Why Were So Many People Wearing Black at The Golden Globes?

The 75th Annual Golden Globes took place last night, and the red carpet was star studded, but donned in black. 

Did a notorious Hollywood name die? No. Black was worn on the red carpet by many men and women in solidarity with the #TimesUp movement. 

The Golden Globes red carpet is usually overflowing with color and sequins, and this year stars like Reese Witherspoon, Oprah, and Meryl Streep all chose to wear black. Even many male celebrities chose to stand in solidarity by wearing black and pinning a black and white TIME'S UP pin to their lapels.

Time's Up started showing up on our social media feeds in 2018 by the women of the entertainment industry who have chosen to stand in solidarity with women who have faced inequality and injustice in the workplace. Women in the entertainment industry have begun to speak out against their abusers rather than staying with the trend of keeping quiet. 

Back in November, 700,000 women from the Alianza Nacional de Campesinas, an alliance of women who are current and former farm workers or hail from families of farm workers, penned a letter that they stood with the women of Hollywood speaking against their oppression they are facing in the industry. Read the original letter here. 

In response, the Time's Up movement was created. Women of the entertainment industry are in an extremely vulnerable time right now. One of the biggest reasons for survivors of harassment and sexual assault do not speak out is the fear of being exiled from their workplace or not being believed. Women in the entertainment industry have tolerated sexual assault from higher ups in the industry for fear of their careers being halted if they spoke out. We have decided to no longer make this the normal fact of life, that no longer are women going to keep quiet about what they have experienced. Men in Hollywood are getting called out and taken off of projects for sexually assaulting both women AND men. 

"Powered by women, TIME’S UP addresses the systemic inequality and injustice in the workplace that have kept underrepresented groups from reaching their full potential. We partner with leading advocates for equality and safety to improve laws, employment agreements, and corporate policies; help change the face of corporate boardrooms and the C-suite; and enable more women and men to access our legal system to hold wrongdoers accountable." 
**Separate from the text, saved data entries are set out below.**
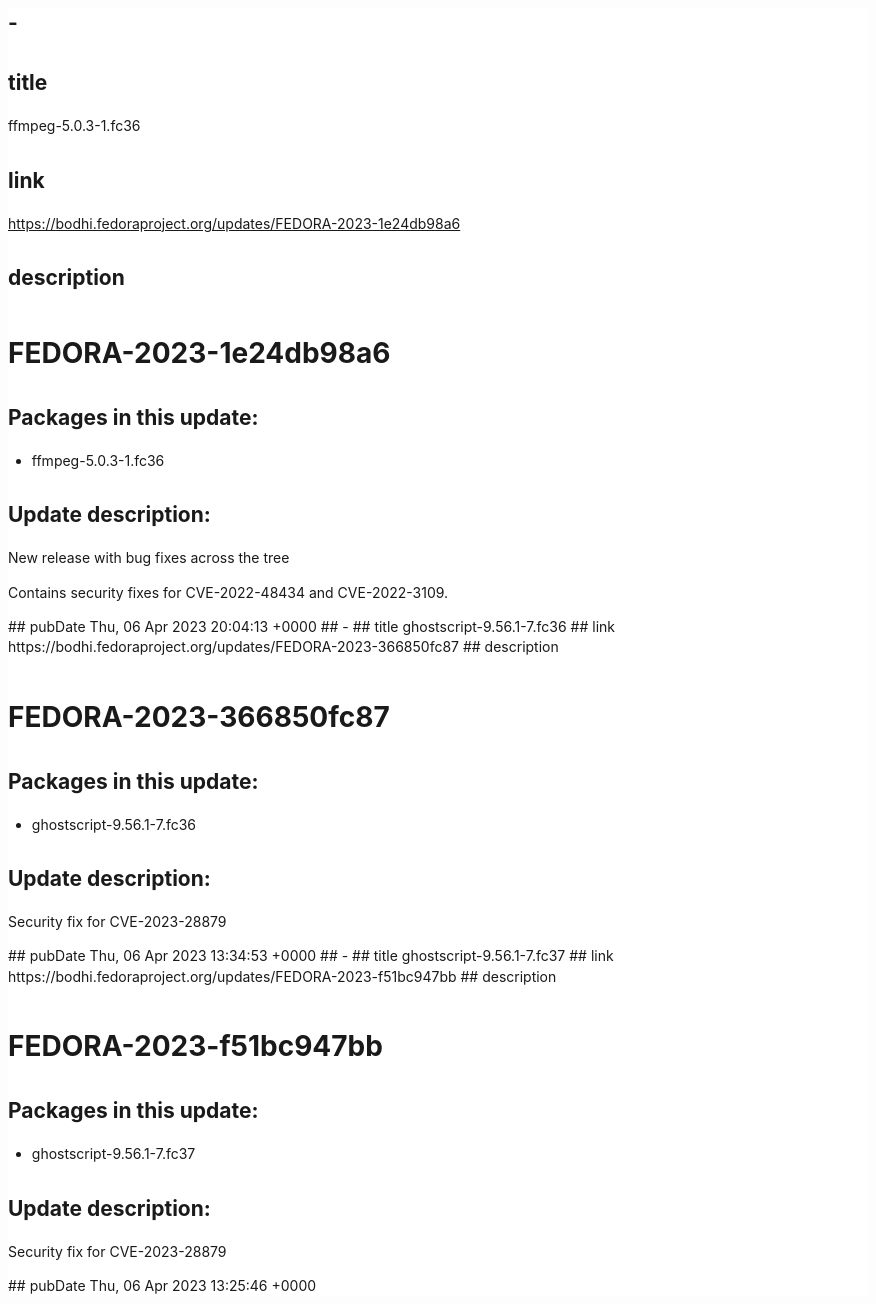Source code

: ## -
## title
ffmpeg-5.0.3-1.fc36
## link
https://bodhi.fedoraproject.org/updates/FEDORA-2023-1e24db98a6
## description
<h1>FEDORA-2023-1e24db98a6</h1>
<h2>Packages in this update:</h2>
<ul>
<li>ffmpeg-5.0.3-1.fc36</li>
</ul>
<h2>Update description:</h2>
<p>New release with bug fixes across the tree</p>
<p>Contains security fixes for CVE-2022-48434 and CVE-2022-3109.</p>
## pubDate
Thu, 06 Apr 2023 20:04:13 +0000
## -
## title
ghostscript-9.56.1-7.fc36
## link
https://bodhi.fedoraproject.org/updates/FEDORA-2023-366850fc87
## description
<h1>FEDORA-2023-366850fc87</h1>
<h2>Packages in this update:</h2>
<ul>
<li>ghostscript-9.56.1-7.fc36</li>
</ul>
<h2>Update description:</h2>
<p>Security fix for CVE-2023-28879</p>
## pubDate
Thu, 06 Apr 2023 13:34:53 +0000
## -
## title
ghostscript-9.56.1-7.fc37
## link
https://bodhi.fedoraproject.org/updates/FEDORA-2023-f51bc947bb
## description
<h1>FEDORA-2023-f51bc947bb</h1>
<h2>Packages in this update:</h2>
<ul>
<li>ghostscript-9.56.1-7.fc37</li>
</ul>
<h2>Update description:</h2>
<p>Security fix for CVE-2023-28879</p>
## pubDate
Thu, 06 Apr 2023 13:25:46 +0000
The above statement comes directly from the Time's Up website. If you ever feel as if you have ever been treated unfairly in the workplace, they give resources on how to seek justice. In response to the women of the Alianza Nacional de Campesinas, a response letter was penned, that sits on the front of their website.

Letter of Solidarity

1 in 3 women have been sexually harassed in the workplace and 71% of those women did not report it. 

25% of sexual harassment cases reported by EEOC were by women in service level industries.

Women in male dominated industries are more likely to be harassed than women who work in balanced or female dominated industries. 

White women are paid 81 cents to the dollar of their white male counterparts. For women in minorities, Asian women were paid 88 cents, Black women are paid 65 cents, and Hispanic women are paid 59 cents to the white male dollar. 

From 2007 to 2016 only 4% of the top earning directors were female, and seven of those were a woman of color. 

More than 1/3 of the world do not have any laws protecting people from sexual harassment. 

1 in 30 C-Suite leaders are a woman of color.

Statistics provided by Time's Up.

Before I end this article, I feel the need to point something out. So many people mistake feminism as hating men, or wanting women to overtake men in their industries. This isn't true. Feminists want EQUALITY in their chosen fields. We want to make the same amount of money as the white man that is exactly equal to them in their job positions. We don't want to feel scared to report harassment in our industries due to the fear of being exiled. According to Merriam Webster the definition of feminism is "the theory of the political, economic, and social equality of the sexes."